Painting surface is the first thing I consider when I start a painting.
Few things get me as excited as the raw surfaces that I prepare for my paintings.
I start with panels of hardboard or a product like Masonite. It could be a thin mahogany panel. I gesso one side several times, sand and gesso again until I achieve a smooth or textured surface depending on how much detail I plan to pursue.
Most often brush strokes or random unevenness in texture is desirable for a more exciting surface.
I use the Funkiest brushes I can find to create unusual textures. Then Sand between layers. Often at this point I become impatient and without changing my shirt or pants I start to apply layers of acrylic paint. I have very few shirts that don’t show smears and streaks of wild courage. Starting generally with thicker solid layers. I work toward thinner layers that I torture with spattered water and dry brush techniques.
Sometimes before a layer of acrylic paint is dry I will spew water spatters on it like a Voodoo witch doctor or if I am feeling more civilized I will spank the heal of my hand with a wide and wet bristle brush to get a wet spattering pattern on the nearly dry layer of paint. Then I take my hair dryer to it carefully as to not evaporate or blow away the water droplets and dry the under paint around the droplets of water.
Before the water evaporates I take an absorbent rag or paper towel and soak up the wet areas which pulls up the still wet paint underneath.

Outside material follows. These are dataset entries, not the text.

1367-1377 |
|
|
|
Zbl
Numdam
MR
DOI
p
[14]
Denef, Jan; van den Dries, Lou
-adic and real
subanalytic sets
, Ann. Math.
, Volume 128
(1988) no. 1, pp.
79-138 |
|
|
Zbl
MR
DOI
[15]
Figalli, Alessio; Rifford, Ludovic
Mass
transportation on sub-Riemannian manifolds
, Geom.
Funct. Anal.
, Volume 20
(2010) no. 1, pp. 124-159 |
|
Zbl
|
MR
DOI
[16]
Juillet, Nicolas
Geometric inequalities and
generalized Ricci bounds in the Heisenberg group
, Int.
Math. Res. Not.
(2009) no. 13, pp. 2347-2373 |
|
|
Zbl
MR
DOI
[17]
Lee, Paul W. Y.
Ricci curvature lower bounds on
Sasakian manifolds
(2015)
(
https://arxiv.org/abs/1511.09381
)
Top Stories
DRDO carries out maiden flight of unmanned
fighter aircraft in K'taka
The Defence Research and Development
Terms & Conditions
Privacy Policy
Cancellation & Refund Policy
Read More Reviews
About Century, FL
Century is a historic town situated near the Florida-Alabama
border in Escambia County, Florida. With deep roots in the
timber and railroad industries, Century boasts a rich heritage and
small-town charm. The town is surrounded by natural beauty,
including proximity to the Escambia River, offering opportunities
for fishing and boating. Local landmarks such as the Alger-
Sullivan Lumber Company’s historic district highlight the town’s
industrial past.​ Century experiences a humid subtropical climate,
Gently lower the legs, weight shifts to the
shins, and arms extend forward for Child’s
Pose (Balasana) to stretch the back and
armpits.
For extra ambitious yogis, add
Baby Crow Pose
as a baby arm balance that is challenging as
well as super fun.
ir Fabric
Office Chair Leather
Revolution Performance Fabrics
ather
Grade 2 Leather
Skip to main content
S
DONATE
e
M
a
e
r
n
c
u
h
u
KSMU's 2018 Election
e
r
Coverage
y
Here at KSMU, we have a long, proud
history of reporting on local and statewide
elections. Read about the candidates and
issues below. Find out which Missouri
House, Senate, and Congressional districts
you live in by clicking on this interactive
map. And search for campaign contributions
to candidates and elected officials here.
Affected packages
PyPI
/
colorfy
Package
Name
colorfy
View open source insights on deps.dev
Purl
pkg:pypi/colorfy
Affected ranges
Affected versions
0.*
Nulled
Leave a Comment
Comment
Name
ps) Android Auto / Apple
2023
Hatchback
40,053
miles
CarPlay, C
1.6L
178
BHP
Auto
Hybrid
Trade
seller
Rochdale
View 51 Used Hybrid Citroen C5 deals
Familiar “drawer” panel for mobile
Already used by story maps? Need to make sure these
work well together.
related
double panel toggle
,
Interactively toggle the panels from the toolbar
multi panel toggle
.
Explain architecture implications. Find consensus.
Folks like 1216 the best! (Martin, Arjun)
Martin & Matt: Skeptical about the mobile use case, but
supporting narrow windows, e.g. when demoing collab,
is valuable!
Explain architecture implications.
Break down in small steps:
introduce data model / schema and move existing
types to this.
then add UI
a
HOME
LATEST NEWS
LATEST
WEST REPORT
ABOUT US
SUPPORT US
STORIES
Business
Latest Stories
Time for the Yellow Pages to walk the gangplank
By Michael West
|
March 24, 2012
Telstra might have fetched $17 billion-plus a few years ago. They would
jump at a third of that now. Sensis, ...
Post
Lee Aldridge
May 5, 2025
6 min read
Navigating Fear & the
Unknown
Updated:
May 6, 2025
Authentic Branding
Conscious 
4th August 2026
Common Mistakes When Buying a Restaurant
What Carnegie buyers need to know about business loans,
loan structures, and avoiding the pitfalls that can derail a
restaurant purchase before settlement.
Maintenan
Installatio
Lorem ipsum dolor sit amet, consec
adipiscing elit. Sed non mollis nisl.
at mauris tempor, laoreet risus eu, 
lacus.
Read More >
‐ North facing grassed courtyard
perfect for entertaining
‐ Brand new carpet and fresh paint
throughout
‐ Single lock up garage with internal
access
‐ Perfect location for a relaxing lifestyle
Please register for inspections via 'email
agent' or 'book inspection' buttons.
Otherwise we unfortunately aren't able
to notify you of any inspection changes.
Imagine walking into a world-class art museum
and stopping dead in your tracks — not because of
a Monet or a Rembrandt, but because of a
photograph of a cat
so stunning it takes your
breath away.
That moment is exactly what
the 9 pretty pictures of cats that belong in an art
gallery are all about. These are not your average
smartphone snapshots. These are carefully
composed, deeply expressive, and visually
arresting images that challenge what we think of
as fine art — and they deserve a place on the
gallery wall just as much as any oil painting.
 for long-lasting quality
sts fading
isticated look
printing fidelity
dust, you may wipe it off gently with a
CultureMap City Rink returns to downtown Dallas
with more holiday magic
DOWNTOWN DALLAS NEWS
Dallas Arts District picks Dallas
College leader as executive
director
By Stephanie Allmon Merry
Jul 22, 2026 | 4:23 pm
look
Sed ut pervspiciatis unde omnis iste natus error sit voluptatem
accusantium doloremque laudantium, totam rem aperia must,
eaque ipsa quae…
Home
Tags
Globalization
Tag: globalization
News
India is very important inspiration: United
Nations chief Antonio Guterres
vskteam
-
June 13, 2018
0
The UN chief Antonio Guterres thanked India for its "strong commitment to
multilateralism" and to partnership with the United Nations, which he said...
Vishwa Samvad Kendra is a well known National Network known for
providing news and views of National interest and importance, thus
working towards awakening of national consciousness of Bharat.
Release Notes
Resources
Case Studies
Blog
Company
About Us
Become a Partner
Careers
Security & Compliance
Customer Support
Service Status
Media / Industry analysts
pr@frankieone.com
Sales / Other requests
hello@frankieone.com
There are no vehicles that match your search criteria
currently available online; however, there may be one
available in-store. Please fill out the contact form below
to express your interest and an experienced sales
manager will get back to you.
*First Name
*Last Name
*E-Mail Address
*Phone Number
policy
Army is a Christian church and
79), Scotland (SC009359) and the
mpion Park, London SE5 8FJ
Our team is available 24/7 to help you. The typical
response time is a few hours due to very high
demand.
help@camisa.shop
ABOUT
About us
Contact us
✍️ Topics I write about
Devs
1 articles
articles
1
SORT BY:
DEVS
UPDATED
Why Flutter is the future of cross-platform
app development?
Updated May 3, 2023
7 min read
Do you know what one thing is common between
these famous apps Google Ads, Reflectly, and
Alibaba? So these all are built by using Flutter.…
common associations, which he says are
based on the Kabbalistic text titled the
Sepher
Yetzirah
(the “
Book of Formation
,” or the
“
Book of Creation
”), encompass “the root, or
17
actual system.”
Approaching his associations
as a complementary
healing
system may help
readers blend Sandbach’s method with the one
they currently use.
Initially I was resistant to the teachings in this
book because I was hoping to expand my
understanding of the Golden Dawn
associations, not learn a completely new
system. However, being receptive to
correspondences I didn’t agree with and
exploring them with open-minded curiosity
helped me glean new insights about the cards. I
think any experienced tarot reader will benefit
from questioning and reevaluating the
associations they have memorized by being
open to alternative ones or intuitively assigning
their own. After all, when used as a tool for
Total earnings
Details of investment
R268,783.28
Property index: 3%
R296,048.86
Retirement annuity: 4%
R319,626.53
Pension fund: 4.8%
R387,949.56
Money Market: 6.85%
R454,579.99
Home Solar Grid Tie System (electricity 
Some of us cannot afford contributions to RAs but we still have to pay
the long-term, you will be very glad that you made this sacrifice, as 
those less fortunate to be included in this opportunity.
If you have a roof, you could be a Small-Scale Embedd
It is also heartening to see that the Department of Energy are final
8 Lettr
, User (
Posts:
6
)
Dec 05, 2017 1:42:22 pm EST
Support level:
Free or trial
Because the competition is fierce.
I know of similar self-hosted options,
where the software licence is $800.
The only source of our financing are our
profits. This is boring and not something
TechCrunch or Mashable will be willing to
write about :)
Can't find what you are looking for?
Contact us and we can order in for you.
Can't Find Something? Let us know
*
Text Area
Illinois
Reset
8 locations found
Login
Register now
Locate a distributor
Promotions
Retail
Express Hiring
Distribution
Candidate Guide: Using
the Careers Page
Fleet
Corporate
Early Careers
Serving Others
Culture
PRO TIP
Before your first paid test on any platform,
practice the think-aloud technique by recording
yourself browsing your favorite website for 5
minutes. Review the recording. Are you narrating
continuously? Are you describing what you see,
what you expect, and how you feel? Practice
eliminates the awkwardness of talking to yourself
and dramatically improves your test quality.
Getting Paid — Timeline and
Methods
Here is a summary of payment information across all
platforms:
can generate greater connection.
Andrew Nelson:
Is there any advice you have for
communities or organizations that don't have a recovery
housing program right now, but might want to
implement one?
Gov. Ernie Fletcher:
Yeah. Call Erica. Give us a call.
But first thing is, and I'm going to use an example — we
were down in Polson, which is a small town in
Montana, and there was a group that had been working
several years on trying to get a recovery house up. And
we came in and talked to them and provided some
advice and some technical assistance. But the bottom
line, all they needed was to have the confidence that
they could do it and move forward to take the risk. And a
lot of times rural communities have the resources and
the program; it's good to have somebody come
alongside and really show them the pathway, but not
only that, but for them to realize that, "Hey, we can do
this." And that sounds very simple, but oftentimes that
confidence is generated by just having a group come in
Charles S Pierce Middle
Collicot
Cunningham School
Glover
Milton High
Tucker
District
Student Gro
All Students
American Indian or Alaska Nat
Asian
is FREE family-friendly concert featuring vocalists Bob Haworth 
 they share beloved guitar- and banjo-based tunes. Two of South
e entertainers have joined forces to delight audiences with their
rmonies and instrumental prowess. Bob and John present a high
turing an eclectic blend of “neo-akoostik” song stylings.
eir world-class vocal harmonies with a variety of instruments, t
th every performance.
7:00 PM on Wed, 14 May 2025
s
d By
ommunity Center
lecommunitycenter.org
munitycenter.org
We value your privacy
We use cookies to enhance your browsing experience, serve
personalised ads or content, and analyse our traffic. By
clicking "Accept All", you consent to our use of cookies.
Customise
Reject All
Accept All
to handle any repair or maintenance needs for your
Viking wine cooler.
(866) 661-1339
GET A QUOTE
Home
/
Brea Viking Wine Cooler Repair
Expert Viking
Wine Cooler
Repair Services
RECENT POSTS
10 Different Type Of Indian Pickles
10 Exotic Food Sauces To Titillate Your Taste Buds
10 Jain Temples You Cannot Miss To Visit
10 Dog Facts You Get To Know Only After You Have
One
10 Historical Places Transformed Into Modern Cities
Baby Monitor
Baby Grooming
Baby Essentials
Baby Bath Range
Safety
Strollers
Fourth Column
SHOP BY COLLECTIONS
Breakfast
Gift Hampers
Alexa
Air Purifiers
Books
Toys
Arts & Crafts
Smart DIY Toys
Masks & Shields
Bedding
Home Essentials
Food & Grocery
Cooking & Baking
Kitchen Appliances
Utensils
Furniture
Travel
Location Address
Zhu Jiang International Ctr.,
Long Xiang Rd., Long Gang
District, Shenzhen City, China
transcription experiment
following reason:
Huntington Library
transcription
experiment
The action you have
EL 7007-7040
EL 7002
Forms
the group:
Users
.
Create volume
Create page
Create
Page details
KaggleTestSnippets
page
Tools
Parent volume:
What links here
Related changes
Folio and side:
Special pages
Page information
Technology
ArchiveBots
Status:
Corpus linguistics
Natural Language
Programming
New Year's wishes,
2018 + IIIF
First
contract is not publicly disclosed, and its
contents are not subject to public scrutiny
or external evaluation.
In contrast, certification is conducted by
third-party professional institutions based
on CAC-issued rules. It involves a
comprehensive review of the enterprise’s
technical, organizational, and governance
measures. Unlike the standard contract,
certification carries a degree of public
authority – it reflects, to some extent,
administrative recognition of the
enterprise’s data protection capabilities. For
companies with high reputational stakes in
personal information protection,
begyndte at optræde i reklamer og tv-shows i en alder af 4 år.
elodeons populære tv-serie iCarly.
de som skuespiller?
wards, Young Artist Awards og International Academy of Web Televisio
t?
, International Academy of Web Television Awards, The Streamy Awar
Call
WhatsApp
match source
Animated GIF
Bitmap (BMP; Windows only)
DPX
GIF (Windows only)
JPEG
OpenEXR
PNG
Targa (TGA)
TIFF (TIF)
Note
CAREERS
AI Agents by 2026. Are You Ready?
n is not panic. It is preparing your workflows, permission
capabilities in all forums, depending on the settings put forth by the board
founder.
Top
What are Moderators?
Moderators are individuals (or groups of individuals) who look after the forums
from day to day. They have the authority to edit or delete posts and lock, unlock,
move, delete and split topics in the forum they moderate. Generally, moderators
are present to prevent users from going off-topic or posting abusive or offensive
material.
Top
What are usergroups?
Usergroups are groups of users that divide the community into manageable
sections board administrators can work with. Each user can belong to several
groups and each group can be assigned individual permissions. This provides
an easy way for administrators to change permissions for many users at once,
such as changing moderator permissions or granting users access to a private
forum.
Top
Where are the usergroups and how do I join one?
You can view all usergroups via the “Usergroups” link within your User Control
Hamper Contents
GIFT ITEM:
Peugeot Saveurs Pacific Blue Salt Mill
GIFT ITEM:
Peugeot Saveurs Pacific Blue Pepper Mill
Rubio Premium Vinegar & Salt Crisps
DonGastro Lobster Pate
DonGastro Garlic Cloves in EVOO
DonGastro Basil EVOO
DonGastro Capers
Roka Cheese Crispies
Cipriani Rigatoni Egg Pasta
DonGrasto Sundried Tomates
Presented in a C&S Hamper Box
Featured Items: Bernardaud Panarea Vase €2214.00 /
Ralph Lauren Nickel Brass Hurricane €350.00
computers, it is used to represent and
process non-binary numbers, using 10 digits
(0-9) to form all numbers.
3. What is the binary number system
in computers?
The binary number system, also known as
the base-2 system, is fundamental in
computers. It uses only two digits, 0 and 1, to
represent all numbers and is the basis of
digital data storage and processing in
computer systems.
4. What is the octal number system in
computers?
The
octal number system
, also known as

This reveals the color underneath and leaves a very pleasant texture layer after layer.
Eventually I will have a surface that is begging for more abuse but stopping at just the right perfect color patterns and texture is important. Then I create another panel and another till these colorful panels are stacked up around the studio. I leave these colorful panels laying around my studio until one of them finds it’s way onto my easel and begs me to start applying oil paint to it.
Remember you can put oil paint over acrylic paint but never acrylic over oil paint.
This not a rule it is a law (of nature).
Rules were made to be broken but not laws (of nature that is).
Some areas of my work is quite loose. I add tighter details where I feel the need to define the three dimensionality. reflected highlights in the glasses and the peppers call attention to these objects and add a level of reality. Also the subtle shadows define the surface that these shadows fall onto.
The gauze in this painting was fun to paint and challenging. First I layed down a layer of shadow fabric defining the folds and shadows and three dimensions of the undulating shapes of this loose fabric and then I over painted some of the detail texture of the loose threads.